> _CONSIGNE_: Renvoyez mot pour mot le passage du texte sur les renseignements personnels situé entre « En pratique, il » et « de transactions commerciales. », ces deux extrémités comprises.

> _TEXTE FOURNI_:
'''

Ce nouvel article précise également que, suite à la clôture de la transaction, la partie ayant reçu communication des renseignements personnels qui désire continuer à les utiliser ou les communiquer:

  • demeure assujettie aux dispositions de la Loi sur le secteur privé dans le cadre de son utilisation et de la communication ultérieure de ces renseignements personnels; et
  • doit, dans un « délai raisonnable »[16], aviser les individus concernés qu'elle détient maintenant des renseignements personnels les concernant en raison de la transaction.

En pratique, il s'agirait donc de bien vérifier les ententes de confidentialité habituellement signées à l'amorce de telles transactions pour s'assurer que les stipulations requises s'y trouvent et de notifier les individus concernés par écrit en tant qu'étape post-clôture.

Dans les faits, il s'agit d'un simple rattrapage par rapport aux autres lois canadiennes alors que les lois fédérale[17], britanno-colombienne[18] et albertaine[19] en matière de protection des renseignements personnels prévoient déjà des exceptions très similaires au consentement dans le cadre de transactions commerciales.

'''

> _DONNÉES EXTRAITES_:
'''

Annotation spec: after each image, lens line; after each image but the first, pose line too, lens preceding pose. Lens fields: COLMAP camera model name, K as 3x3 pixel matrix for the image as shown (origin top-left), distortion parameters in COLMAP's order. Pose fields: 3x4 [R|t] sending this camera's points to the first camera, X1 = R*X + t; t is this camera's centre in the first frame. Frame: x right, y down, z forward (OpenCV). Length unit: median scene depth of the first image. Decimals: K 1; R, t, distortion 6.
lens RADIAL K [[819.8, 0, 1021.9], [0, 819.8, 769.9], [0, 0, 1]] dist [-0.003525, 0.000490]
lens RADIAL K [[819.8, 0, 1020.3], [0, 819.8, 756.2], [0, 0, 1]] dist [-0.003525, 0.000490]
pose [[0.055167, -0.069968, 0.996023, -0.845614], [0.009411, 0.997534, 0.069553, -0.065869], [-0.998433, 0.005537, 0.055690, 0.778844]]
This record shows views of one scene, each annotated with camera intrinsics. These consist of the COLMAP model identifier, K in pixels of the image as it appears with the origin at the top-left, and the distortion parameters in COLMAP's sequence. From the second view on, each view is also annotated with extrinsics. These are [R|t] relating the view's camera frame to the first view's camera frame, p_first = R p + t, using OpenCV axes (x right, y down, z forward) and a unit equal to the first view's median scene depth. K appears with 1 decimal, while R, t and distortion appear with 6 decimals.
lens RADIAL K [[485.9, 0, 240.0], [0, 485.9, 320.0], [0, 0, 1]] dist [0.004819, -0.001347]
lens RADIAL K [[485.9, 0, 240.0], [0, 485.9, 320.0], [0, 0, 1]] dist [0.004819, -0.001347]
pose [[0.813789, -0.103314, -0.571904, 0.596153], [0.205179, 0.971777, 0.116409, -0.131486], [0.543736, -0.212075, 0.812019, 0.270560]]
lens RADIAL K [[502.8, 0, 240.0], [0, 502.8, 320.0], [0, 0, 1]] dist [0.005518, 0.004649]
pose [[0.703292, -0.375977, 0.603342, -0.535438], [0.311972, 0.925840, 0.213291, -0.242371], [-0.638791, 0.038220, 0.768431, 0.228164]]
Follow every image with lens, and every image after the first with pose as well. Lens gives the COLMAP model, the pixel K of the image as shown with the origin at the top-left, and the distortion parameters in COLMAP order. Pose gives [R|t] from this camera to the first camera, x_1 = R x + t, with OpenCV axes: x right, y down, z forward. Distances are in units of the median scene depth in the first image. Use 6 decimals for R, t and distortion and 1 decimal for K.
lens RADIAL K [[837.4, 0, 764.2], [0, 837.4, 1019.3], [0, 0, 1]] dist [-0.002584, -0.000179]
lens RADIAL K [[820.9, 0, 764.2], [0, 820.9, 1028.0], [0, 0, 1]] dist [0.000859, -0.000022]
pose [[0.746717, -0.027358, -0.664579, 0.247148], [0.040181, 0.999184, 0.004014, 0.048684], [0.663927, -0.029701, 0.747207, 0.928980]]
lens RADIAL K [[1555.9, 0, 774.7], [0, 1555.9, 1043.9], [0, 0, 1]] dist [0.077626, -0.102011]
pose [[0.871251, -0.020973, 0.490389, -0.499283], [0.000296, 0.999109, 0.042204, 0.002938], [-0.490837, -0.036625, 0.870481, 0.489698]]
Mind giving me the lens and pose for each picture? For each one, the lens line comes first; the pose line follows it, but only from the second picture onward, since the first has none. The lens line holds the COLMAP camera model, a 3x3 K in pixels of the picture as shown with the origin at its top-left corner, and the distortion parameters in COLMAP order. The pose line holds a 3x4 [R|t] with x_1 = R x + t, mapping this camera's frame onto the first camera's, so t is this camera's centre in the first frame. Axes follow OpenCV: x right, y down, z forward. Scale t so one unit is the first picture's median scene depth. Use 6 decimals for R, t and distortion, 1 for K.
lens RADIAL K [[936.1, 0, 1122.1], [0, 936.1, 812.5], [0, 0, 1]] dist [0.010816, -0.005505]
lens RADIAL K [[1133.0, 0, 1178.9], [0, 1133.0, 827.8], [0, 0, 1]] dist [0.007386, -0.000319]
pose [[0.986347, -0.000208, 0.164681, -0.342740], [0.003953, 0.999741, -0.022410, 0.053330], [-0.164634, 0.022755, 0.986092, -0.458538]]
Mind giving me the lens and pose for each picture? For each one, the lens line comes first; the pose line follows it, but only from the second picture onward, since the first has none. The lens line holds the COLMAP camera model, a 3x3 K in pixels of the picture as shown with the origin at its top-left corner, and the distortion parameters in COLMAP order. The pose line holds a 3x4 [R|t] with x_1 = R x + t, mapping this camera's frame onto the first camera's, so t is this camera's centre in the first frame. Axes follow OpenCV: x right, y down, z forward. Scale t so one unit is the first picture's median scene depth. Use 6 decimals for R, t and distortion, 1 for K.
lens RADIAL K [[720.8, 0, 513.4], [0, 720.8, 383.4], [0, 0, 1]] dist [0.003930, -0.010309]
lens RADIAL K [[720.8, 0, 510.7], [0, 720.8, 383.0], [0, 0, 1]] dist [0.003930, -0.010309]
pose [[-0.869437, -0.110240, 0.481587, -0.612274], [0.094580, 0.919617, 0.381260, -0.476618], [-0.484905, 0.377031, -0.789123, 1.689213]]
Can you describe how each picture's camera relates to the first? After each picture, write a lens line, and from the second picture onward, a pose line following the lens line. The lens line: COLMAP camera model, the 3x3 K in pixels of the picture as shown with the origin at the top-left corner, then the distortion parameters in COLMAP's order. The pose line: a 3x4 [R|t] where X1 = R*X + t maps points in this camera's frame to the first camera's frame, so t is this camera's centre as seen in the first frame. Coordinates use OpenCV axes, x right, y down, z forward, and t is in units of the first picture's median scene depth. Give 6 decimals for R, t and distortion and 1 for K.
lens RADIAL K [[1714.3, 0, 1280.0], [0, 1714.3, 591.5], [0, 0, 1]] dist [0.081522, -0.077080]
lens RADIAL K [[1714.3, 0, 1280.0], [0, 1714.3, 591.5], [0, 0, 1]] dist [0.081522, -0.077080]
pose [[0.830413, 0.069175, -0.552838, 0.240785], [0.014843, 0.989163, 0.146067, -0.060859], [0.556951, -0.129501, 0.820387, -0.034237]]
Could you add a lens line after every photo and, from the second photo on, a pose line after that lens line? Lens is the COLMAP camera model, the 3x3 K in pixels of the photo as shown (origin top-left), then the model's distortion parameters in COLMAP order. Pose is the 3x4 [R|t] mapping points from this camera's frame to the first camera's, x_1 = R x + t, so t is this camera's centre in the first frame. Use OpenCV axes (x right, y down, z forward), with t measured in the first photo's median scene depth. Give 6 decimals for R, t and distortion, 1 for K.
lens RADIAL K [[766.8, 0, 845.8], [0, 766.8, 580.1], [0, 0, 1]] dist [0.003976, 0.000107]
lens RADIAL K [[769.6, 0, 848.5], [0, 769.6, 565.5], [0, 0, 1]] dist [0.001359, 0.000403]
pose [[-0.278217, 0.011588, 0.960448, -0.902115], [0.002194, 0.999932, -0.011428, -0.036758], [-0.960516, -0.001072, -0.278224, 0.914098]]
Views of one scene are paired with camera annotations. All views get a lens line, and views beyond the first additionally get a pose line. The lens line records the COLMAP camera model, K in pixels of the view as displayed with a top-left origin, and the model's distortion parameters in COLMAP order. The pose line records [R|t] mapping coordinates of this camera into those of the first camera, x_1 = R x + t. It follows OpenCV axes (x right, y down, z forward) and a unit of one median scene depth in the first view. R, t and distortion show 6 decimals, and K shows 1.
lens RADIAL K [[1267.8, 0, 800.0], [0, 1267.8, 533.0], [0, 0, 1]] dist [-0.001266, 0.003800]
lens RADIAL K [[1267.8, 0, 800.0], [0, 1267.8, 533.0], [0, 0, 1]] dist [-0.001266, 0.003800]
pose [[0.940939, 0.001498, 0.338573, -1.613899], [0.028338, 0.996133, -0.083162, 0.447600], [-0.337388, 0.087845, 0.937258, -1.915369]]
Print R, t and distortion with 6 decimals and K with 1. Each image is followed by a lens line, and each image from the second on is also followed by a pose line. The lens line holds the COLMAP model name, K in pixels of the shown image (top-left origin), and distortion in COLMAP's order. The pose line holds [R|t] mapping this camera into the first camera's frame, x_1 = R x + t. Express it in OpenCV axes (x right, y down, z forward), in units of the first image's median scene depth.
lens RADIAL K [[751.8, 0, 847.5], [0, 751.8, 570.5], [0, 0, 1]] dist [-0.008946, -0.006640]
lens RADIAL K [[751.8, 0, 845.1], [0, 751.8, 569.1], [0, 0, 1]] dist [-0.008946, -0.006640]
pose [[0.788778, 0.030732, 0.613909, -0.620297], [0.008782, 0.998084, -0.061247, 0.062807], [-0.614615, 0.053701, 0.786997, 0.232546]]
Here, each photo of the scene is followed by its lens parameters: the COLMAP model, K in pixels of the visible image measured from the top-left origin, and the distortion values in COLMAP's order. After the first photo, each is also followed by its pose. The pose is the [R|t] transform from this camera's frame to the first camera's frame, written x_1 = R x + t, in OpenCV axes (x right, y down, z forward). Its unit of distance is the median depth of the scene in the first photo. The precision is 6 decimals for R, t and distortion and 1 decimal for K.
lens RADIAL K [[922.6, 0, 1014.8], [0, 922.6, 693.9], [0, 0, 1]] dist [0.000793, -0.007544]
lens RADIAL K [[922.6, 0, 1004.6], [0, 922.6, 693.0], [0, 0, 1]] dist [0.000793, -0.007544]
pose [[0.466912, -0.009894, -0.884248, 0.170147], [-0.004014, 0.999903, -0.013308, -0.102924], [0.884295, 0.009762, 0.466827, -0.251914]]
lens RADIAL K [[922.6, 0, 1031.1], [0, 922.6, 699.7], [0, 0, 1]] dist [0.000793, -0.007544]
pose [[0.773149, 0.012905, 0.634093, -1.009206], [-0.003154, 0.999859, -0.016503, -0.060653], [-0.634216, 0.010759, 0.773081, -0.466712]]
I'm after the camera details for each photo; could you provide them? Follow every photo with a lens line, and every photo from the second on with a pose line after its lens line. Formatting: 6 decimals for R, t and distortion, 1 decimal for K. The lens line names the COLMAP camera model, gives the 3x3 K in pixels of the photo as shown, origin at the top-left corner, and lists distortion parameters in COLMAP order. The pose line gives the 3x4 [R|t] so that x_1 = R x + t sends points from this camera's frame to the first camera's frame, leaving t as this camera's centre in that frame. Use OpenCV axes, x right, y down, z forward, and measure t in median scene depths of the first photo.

'''

> _RÉPONSE_:
En pratique, il s'agirait donc de bien vérifier les ententes de confidentialité habituellement signées à l'amorce de telles transactions pour s'assurer que les stipulations requises s'y trouvent et de notifier les individus concernés par écrit en tant qu'étape post-clôture.

Dans les faits, il s'agit d'un simple rattrapage par rapport aux autres lois canadiennes alors que les lois fédérale[17], britanno-colombienne[18] et albertaine[19] en matière de protection des renseignements personnels prévoient déjà des exceptions très similaires au consentement dans le cadre de transactions commerciales.